Text segment ▸
• • •

MuJoCo Basics#

mink uses MuJoCo as its physics backend. This page covers the MuJoCo concepts relevant to inverse kinematics and explains how mink relies on them.

Model and Data#

MuJoCo separates the model description from the state:

MjModel contains quantities that do not change over time: the robot’s kinematic tree, joint definitions, geometry, and physical properties. It is created once from an XML file.

MjData contains the state and quantities derived from it. The state consists of time (data.time), generalized positions (data.qpos), and generalized velocities (data.qvel).

import mujoco

model = mujoco.MjModel.from_xml_path("robot.xml")
data = mujoco.MjData(model)

Calling mujoco.mj_forward(model, data) runs the full forward pass and updates derived quantities in data. mink’s update() runs only mj_kinematics and mj_comPos, which suffice for IK. See MuJoCo’s simulation pipeline for details.

For a comprehensive introduction, see the official tutorial and documentation.

Frames#

A frame is a coordinate system attached to an element in the model. MuJoCo has many frame types; mink focuses on three for inverse kinematics:

Note

In this example, the geom and inertial body frames coincide.

Bodies (left)

• • •

Problem ▸ Reproduce the MuJoCo basics page word for word from "Calling mujoco.mj_forward(model, data)" to "pipeline for details.". The records that come next have nothing to do with this.

Saved entries:
• • •

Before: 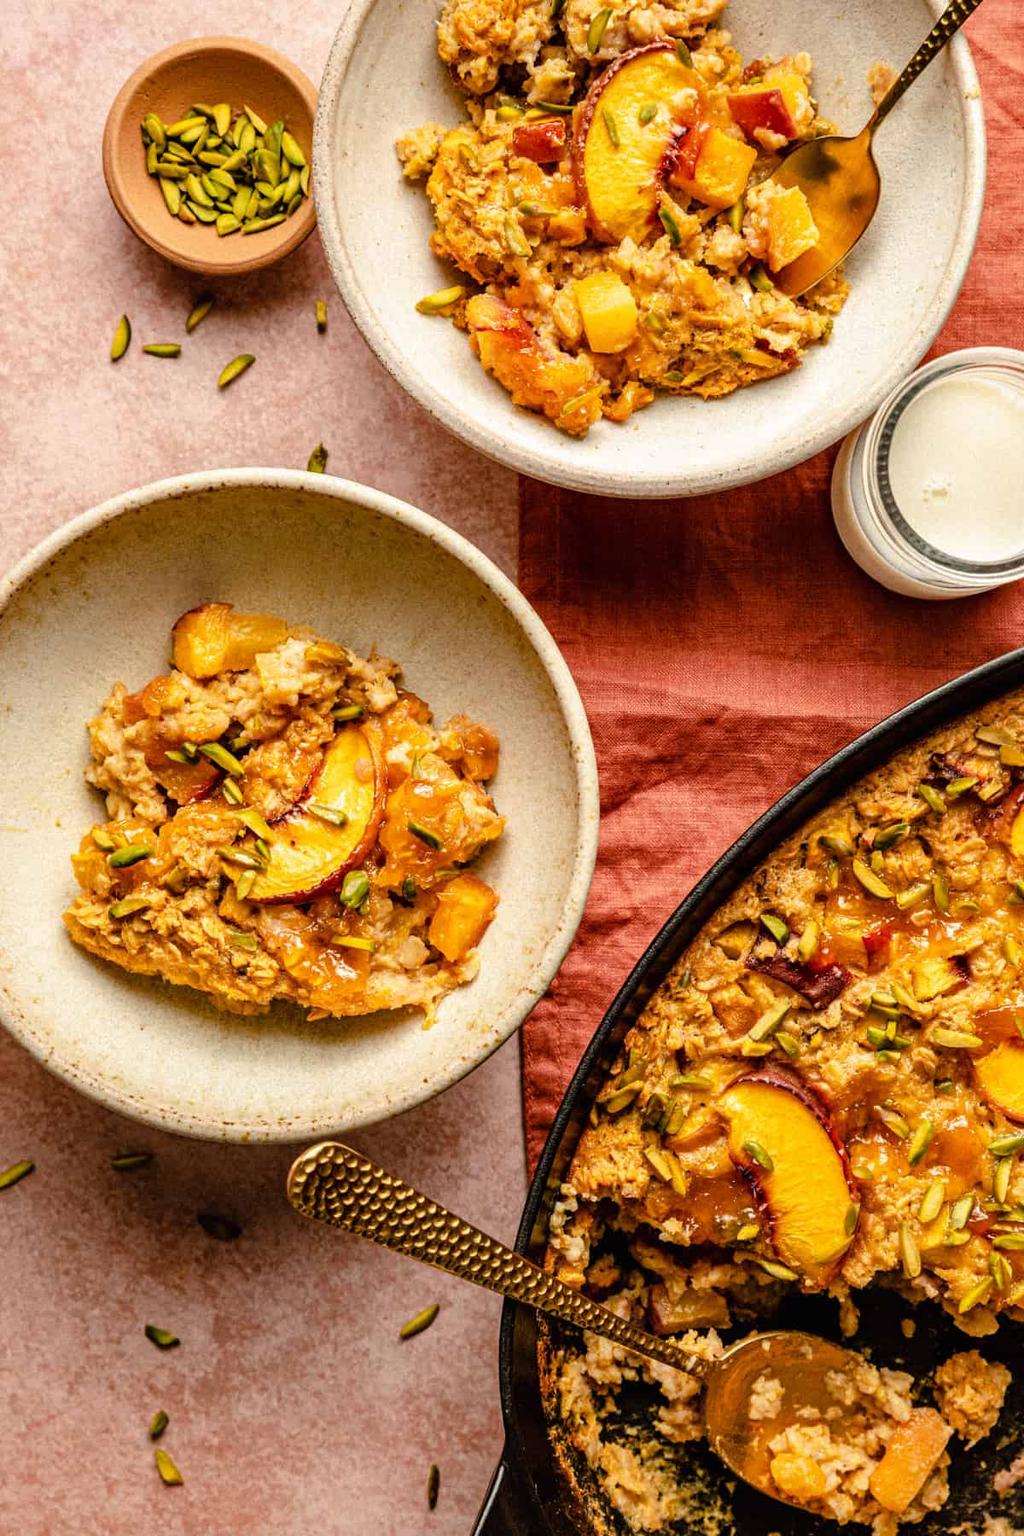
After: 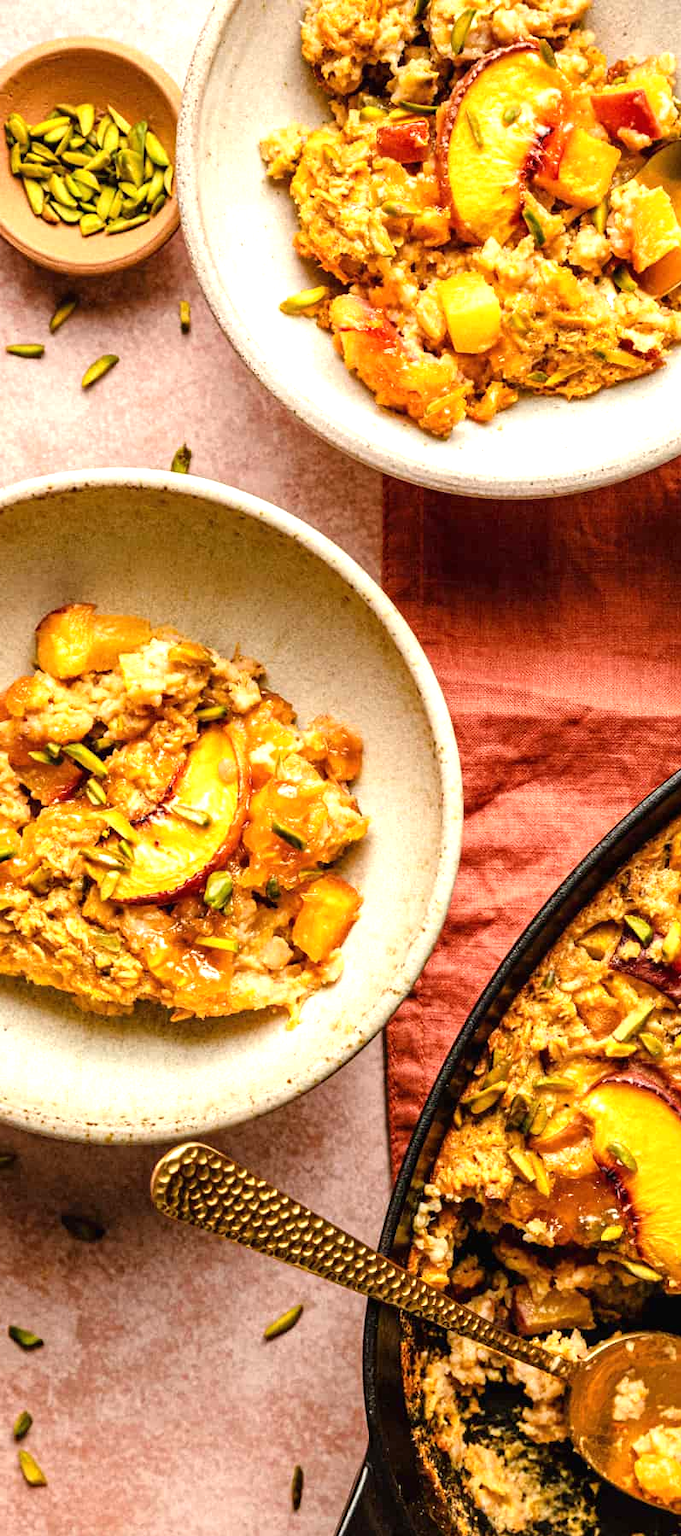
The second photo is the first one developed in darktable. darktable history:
exposure: black level correction 0, exposure 0.589 EV, compensate highlight preservation false
crop and rotate: left 13.368%, right 20.051%
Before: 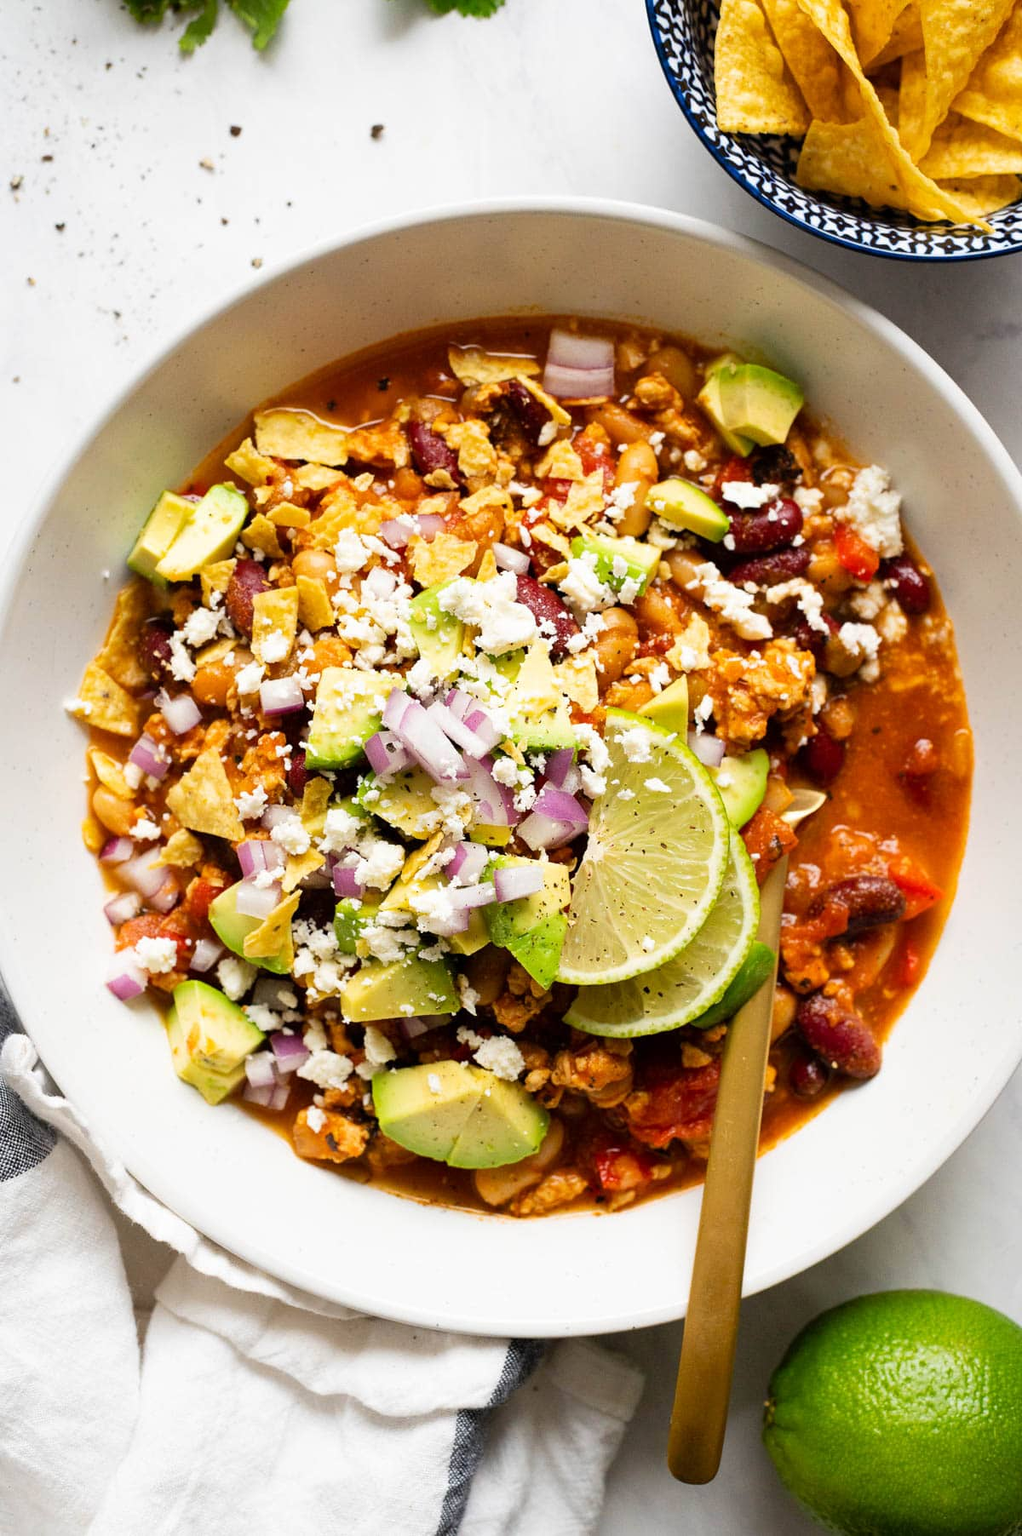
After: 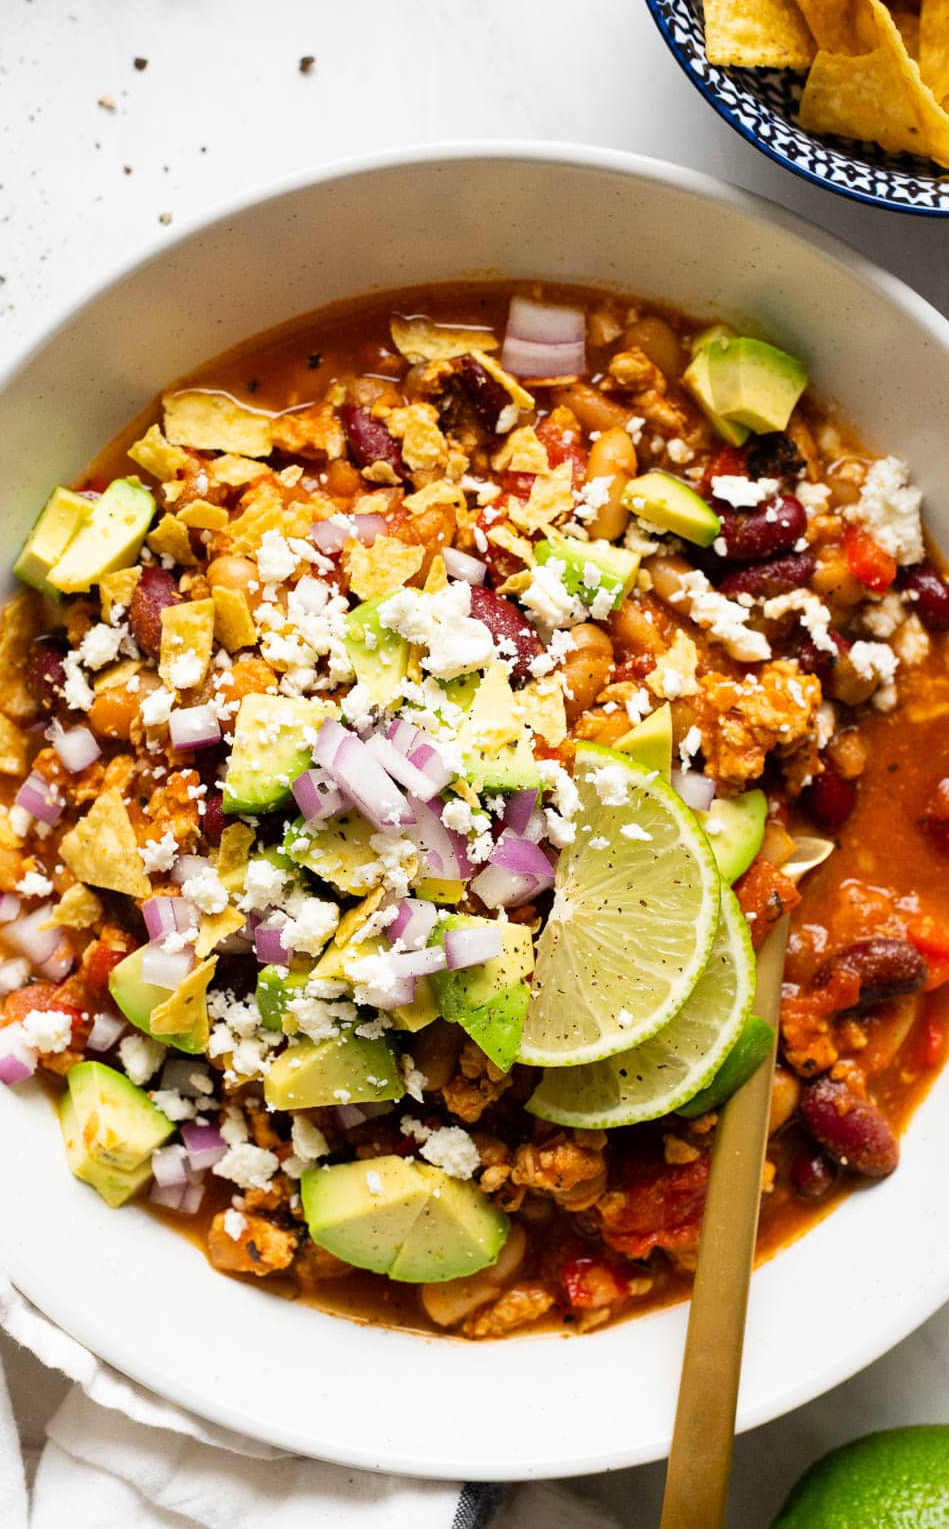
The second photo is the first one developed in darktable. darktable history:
crop: left 11.353%, top 5.035%, right 9.561%, bottom 10.166%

• • •

Solution to the problem ▸
Calling mujoco.mj_forward(model, data) runs the full forward pass and updates derived quantities in data. mink’s update() runs only mj_kinematics and mj_comPos, which suffice for IK. See MuJoCo’s simulation pipeline for details.